Transcribe the source text in each of the rows below character for character, and leave the pictures out of your answer.

Source texts of formatted documents
- Opening Delimiter -

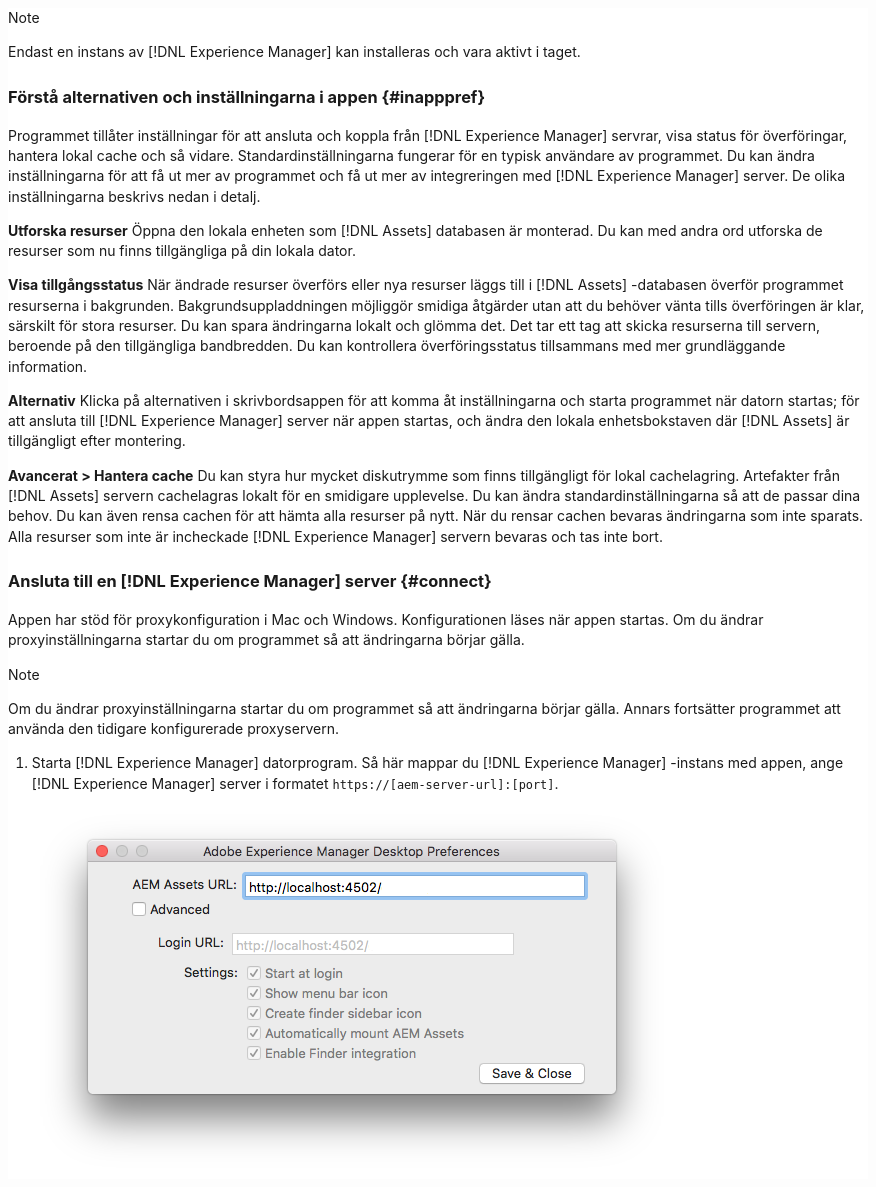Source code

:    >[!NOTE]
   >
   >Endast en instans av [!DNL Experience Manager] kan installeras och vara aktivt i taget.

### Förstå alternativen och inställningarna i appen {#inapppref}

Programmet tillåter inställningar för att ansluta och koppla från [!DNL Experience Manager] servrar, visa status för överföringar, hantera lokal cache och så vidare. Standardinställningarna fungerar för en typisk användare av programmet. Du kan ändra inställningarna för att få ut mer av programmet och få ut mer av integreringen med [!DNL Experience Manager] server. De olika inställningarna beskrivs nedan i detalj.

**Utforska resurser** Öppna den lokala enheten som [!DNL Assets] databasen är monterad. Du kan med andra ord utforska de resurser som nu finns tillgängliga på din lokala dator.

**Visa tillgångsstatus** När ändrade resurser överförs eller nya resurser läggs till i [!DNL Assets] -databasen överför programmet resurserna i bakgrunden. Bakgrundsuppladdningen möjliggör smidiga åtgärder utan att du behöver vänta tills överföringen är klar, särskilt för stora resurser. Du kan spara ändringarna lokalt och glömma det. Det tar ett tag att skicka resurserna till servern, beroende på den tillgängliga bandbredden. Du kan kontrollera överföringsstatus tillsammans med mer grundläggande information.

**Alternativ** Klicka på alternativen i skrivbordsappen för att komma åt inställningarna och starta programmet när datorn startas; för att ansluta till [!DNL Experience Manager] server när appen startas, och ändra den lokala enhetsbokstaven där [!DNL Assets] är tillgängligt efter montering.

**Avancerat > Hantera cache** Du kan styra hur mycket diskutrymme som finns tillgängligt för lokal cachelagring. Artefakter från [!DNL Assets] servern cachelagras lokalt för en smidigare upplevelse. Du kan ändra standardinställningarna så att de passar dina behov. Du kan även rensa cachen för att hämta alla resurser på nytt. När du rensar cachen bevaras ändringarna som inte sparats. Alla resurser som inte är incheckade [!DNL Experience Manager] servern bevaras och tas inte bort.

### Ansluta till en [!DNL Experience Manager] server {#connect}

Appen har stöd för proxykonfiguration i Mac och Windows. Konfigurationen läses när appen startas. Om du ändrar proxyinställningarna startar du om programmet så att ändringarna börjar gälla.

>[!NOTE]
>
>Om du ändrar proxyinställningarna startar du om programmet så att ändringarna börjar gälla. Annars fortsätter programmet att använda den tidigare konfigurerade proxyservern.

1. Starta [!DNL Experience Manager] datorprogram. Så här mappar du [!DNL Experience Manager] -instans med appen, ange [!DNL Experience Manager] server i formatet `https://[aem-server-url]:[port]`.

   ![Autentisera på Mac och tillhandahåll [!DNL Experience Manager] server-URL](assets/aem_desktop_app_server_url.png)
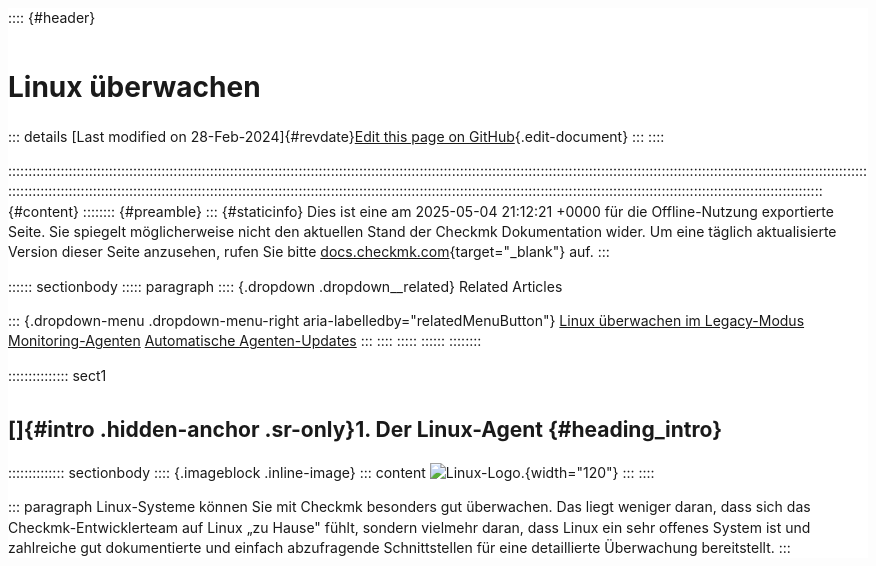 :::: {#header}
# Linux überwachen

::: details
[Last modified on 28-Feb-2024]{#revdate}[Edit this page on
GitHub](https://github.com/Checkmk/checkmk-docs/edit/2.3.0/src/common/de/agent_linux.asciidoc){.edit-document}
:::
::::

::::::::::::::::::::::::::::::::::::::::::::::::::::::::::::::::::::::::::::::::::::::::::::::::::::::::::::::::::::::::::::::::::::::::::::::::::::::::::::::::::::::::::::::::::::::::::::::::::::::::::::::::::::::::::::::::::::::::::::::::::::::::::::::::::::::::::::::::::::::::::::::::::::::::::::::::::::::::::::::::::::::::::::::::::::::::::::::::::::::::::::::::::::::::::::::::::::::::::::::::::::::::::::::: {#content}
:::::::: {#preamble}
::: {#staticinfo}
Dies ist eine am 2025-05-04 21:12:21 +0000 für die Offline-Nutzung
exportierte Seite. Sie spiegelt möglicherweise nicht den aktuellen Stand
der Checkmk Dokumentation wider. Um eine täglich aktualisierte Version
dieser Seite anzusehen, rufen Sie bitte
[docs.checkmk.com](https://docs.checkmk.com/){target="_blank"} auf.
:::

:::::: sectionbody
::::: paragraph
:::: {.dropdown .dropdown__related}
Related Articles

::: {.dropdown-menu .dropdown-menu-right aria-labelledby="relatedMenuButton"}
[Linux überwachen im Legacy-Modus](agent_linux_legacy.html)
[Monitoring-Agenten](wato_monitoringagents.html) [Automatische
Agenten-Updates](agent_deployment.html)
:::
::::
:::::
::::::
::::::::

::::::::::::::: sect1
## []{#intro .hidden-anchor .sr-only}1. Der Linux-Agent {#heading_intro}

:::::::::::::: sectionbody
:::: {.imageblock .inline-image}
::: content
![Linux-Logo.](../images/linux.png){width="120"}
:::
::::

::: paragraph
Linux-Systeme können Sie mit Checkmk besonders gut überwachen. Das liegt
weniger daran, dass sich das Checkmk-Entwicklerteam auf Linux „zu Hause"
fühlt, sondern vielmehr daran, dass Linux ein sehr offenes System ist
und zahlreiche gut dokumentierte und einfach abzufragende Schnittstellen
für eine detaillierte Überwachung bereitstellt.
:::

- Closing Delimiter -

(EXERCISE SOLUTION)
Source code

:    >[!NOTE]
   >
   >Endast en instans av [!DNL Experience Manager] kan installeras och vara aktivt i taget.

### Förstå alternativen och inställningarna i appen {#inapppref}

Programmet tillåter inställningar för att ansluta och koppla från [!DNL Experience Manager] servrar, visa status för överföringar, hantera lokal cache och så vidare. Standardinställningarna fungerar för en typisk användare av programmet. Du kan ändra inställningarna för att få ut mer av programmet och få ut mer av integreringen med [!DNL Experience Manager] server. De olika inställningarna beskrivs nedan i detalj.

**Utforska resurser** Öppna den lokala enheten som [!DNL Assets] databasen är monterad. Du kan med andra ord utforska de resurser som nu finns tillgängliga på din lokala dator.

**Visa tillgångsstatus** När ändrade resurser överförs eller nya resurser läggs till i [!DNL Assets] -databasen överför programmet resurserna i bakgrunden. Bakgrundsuppladdningen möjliggör smidiga åtgärder utan att du behöver vänta tills överföringen är klar, särskilt för stora resurser. Du kan spara ändringarna lokalt och glömma det. Det tar ett tag att skicka resurserna till servern, beroende på den tillgängliga bandbredden. Du kan kontrollera överföringsstatus tillsammans med mer grundläggande information.

**Alternativ** Klicka på alternativen i skrivbordsappen för att komma åt inställningarna och starta programmet när datorn startas; för att ansluta till [!DNL Experience Manager] server när appen startas, och ändra den lokala enhetsbokstaven där [!DNL Assets] är tillgängligt efter montering.

**Avancerat > Hantera cache** Du kan styra hur mycket diskutrymme som finns tillgängligt för lokal cachelagring. Artefakter från [!DNL Assets] servern cachelagras lokalt för en smidigare upplevelse. Du kan ändra standardinställningarna så att de passar dina behov. Du kan även rensa cachen för att hämta alla resurser på nytt. När du rensar cachen bevaras ändringarna som inte sparats. Alla resurser som inte är incheckade [!DNL Experience Manager] servern bevaras och tas inte bort.

### Ansluta till en [!DNL Experience Manager] server {#connect}

Appen har stöd för proxykonfiguration i Mac och Windows. Konfigurationen läses när appen startas. Om du ändrar proxyinställningarna startar du om programmet så att ändringarna börjar gälla.

>[!NOTE]
>
>Om du ändrar proxyinställningarna startar du om programmet så att ändringarna börjar gälla. Annars fortsätter programmet att använda den tidigare konfigurerade proxyservern.

1. Starta [!DNL Experience Manager] datorprogram. Så här mappar du [!DNL Experience Manager] -instans med appen, ange [!DNL Experience Manager] server i formatet `https://[aem-server-url]:[port]`.

   ![Autentisera på Mac och tillhandahåll [!DNL Experience Manager] server-URL](assets/aem_desktop_app_server_url.png)
 :::: {#header}
# Linux überwachen

::: details
[Last modified on 28-Feb-2024]{#revdate}[Edit this page on
GitHub](https://github.com/Checkmk/checkmk-docs/edit/2.3.0/src/common/de/agent_linux.asciidoc){.edit-document}
:::
::::

::::::::::::::::::::::::::::::::::::::::::::::::::::::::::::::::::::::::::::::::::::::::::::::::::::::::::::::::::::::::::::::::::::::::::::::::::::::::::::::::::::::::::::::::::::::::::::::::::::::::::::::::::::::::::::::::::::::::::::::::::::::::::::::::::::::::::::::::::::::::::::::::::::::::::::::::::::::::::::::::::::::::::::::::::::::::::::::::::::::::::::::::::::::::::::::::::::::::::::::::::::::::::::::: {#content}
:::::::: {#preamble}
::: {#staticinfo}
Dies ist eine am 2025-05-04 21:12:21 +0000 für die Offline-Nutzung
exportierte Seite. Sie spiegelt möglicherweise nicht den aktuellen Stand
der Checkmk Dokumentation wider. Um eine täglich aktualisierte Version
dieser Seite anzusehen, rufen Sie bitte
[docs.checkmk.com](https://docs.checkmk.com/){target="_blank"} auf.
:::

:::::: sectionbody
::::: paragraph
:::: {.dropdown .dropdown__related}
Related Articles

::: {.dropdown-menu .dropdown-menu-right aria-labelledby="relatedMenuButton"}
[Linux überwachen im Legacy-Modus](agent_linux_legacy.html)
[Monitoring-Agenten](wato_monitoringagents.html) [Automatische
Agenten-Updates](agent_deployment.html)
:::
::::
:::::
::::::
::::::::

::::::::::::::: sect1
## []{#intro .hidden-anchor .sr-only}1. Der Linux-Agent {#heading_intro}

:::::::::::::: sectionbody
:::: {.imageblock .inline-image}
::: content
![Linux-Logo.](../images/linux.png){width="120"}
:::
::::

::: paragraph
Linux-Systeme können Sie mit Checkmk besonders gut überwachen. Das liegt
weniger daran, dass sich das Checkmk-Entwicklerteam auf Linux „zu Hause"
fühlt, sondern vielmehr daran, dass Linux ein sehr offenes System ist
und zahlreiche gut dokumentierte und einfach abzufragende Schnittstellen
für eine detaillierte Überwachung bereitstellt.
:::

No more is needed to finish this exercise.